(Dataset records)
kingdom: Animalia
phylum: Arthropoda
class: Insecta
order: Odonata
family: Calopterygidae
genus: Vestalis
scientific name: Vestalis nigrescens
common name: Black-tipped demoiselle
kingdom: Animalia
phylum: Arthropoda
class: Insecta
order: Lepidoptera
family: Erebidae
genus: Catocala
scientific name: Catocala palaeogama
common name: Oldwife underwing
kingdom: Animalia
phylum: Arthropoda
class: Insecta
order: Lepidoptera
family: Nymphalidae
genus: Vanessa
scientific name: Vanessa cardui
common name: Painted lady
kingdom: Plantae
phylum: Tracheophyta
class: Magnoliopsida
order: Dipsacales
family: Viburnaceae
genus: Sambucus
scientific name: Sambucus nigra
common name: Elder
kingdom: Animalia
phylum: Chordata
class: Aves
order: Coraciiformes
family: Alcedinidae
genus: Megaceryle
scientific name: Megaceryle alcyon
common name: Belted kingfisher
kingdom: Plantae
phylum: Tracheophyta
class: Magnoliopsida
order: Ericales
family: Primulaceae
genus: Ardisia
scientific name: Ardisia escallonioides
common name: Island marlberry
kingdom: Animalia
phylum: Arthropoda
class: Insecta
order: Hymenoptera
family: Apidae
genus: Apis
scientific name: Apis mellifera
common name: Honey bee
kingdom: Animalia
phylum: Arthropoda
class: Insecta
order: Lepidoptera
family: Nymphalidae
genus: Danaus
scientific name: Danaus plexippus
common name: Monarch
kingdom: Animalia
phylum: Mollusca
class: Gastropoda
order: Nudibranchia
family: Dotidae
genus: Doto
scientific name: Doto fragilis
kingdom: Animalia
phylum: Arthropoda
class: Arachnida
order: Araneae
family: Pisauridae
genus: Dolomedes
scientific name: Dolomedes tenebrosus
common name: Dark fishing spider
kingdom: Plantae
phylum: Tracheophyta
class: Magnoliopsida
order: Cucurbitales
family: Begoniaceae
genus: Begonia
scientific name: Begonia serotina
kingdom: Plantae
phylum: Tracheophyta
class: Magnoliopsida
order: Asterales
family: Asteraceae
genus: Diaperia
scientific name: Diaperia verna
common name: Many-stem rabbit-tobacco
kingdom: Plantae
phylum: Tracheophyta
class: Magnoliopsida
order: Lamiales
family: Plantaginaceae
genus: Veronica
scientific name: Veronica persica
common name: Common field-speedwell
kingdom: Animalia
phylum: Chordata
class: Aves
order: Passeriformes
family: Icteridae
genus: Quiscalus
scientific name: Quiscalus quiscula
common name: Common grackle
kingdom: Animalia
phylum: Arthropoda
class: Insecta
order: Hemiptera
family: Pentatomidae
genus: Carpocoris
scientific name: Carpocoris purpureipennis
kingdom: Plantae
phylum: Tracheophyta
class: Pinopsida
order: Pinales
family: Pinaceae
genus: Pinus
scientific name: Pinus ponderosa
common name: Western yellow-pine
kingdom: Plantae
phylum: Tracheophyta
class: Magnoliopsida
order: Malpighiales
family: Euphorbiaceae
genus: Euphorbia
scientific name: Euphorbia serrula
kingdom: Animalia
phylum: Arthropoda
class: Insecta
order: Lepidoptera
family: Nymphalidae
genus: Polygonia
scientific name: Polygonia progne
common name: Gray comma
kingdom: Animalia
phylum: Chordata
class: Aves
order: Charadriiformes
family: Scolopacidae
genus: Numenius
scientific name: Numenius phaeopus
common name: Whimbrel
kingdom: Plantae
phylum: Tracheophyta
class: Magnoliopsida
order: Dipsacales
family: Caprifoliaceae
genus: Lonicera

WHAT IS NEEDED: Convert everything in the records from the line containing "scientific name: Vestalis nigrescens" down to the line containing "genus: Diaperia", both included, into a JSON list of strings with one string per line. Leave out any blank lines.

ANSWER IN FULL:
[
  "scientific name: Vestalis nigrescens",
  "common name: Black-tipped demoiselle",
  "kingdom: Animalia",
  "phylum: Arthropoda",
  "class: Insecta",
  "order: Lepidoptera",
  "family: Erebidae",
  "genus: Catocala",
  "scientific name: Catocala palaeogama",
  "common name: Oldwife underwing",
  "kingdom: Animalia",
  "phylum: Arthropoda",
  "class: Insecta",
  "order: Lepidoptera",
  "family: Nymphalidae",
  "genus: Vanessa",
  "scientific name: Vanessa cardui",
  "common name: Painted lady",
  "kingdom: Plantae",
  "phylum: Tracheophyta",
  "class: Magnoliopsida",
  "order: Dipsacales",
  "family: Viburnaceae",
  "genus: Sambucus",
  "scientific name: Sambucus nigra",
  "common name: Elder",
  "kingdom: Animalia",
  "phylum: Chordata",
  "class: Aves",
  "order: Coraciiformes",
  "family: Alcedinidae",
  "genus: Megaceryle",
  "scientific name: Megaceryle alcyon",
  "common name: Belted kingfisher",
  "kingdom: Plantae",
  "phylum: Tracheophyta",
  "class: Magnoliopsida",
  "order: Ericales",
  "family: Primulaceae",
  "genus: Ardisia",
  "scientific name: Ardisia escallonioides",
  "common name: Island marlberry",
  "kingdom: Animalia",
  "phylum: Arthropoda",
  "class: Insecta",
  "order: Hymenoptera",
  "family: Apidae",
  "genus: Apis",
  "scientific name: Apis mellifera",
  "common name: Honey bee",
  "kingdom: Animalia",
  "phylum: Arthropoda",
  "class: Insecta",
  "order: Lepidoptera",
  "family: Nymphalidae",
  "genus: Danaus",
  "scientific name: Danaus plexippus",
  "common name: Monarch",
  "kingdom: Animalia",
  "phylum: Mollusca",
  "class: Gastropoda",
  "order: Nudibranchia",
  "family: Dotidae",
  "genus: Doto",
  "scientific name: Doto fragilis",
  "kingdom: Animalia",
  "phylum: Arthropoda",
  "class: Arachnida",
  "order: Araneae",
  "family: Pisauridae",
  "genus: Dolomedes",
  "scientific name: Dolomedes tenebrosus",
  "common name: Dark fishing spider",
  "kingdom: Plantae",
  "phylum: Tracheophyta",
  "class: Magnoliopsida",
  "order: Cucurbitales",
  "family: Begoniaceae",
  "genus: Begonia",
  "scientific name: Begonia serotina",
  "kingdom: Plantae",
  "phylum: Tracheophyta",
  "class: Magnoliopsida",
  "order: Asterales",
  "family: Asteraceae",
  "genus: Diaperia"
]